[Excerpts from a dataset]
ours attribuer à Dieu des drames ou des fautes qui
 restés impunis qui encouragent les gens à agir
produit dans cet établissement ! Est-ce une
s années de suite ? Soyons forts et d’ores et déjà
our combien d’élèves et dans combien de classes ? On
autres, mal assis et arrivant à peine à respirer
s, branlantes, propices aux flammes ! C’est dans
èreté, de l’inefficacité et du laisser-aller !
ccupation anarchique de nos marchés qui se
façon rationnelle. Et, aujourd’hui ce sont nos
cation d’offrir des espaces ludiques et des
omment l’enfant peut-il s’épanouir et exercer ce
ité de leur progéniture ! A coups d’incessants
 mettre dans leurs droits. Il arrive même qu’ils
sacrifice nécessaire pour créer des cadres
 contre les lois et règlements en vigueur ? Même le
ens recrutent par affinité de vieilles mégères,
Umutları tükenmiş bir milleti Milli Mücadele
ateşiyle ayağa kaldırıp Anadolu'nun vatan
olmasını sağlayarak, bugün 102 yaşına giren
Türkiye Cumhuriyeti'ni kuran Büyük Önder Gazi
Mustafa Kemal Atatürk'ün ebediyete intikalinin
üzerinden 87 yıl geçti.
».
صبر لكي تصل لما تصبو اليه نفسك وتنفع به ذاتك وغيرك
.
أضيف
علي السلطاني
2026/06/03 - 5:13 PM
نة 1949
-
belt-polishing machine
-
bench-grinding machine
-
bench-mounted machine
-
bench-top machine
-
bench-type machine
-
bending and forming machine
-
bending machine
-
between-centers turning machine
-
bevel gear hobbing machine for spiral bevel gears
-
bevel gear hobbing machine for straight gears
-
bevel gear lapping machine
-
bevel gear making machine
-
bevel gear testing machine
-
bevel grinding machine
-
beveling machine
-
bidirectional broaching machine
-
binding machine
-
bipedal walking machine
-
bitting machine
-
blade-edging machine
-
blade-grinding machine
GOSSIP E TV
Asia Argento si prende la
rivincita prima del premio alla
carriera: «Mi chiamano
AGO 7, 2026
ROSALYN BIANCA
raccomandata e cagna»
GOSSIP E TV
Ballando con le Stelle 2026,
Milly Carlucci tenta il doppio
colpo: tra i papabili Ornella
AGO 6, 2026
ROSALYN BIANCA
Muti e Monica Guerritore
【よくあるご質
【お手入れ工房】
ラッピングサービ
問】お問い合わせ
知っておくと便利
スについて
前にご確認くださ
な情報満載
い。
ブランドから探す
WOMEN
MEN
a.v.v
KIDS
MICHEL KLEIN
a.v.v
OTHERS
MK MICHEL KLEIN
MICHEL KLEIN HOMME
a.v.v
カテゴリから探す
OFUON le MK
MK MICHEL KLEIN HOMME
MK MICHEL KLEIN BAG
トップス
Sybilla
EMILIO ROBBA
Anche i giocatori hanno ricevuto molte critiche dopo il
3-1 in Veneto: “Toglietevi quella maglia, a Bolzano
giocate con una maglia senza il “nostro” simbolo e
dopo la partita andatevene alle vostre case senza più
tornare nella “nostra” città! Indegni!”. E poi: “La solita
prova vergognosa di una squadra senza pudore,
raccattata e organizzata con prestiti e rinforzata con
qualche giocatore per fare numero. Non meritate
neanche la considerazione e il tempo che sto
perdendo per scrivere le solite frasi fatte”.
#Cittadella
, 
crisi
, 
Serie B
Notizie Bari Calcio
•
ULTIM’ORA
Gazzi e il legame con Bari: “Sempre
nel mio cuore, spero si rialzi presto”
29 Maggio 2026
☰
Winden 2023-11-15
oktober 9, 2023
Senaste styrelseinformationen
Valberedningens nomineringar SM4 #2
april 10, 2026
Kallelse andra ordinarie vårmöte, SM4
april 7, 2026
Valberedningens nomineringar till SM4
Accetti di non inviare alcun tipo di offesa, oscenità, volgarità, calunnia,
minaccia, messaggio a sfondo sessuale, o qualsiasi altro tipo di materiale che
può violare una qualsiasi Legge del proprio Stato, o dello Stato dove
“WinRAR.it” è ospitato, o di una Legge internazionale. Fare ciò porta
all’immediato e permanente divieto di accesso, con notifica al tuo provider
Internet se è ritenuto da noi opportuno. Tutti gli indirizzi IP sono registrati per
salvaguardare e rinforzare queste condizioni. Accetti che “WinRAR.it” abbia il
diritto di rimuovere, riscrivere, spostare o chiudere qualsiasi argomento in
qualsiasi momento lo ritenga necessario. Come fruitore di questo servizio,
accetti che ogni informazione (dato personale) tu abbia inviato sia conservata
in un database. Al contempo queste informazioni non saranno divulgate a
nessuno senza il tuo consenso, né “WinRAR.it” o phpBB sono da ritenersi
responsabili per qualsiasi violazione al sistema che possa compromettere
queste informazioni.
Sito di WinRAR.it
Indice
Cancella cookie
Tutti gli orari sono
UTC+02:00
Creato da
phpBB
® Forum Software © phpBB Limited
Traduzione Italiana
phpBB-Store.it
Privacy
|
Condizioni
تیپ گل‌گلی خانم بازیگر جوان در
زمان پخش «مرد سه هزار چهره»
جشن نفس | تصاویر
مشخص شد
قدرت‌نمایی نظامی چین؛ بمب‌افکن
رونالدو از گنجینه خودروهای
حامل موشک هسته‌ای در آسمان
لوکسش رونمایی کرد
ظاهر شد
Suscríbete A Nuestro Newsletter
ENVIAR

__JOB__
Given the entries above, say how many lines include the word "blade", and write nothing besides the number.

__ANSWER TO THIS EXERCISE__
2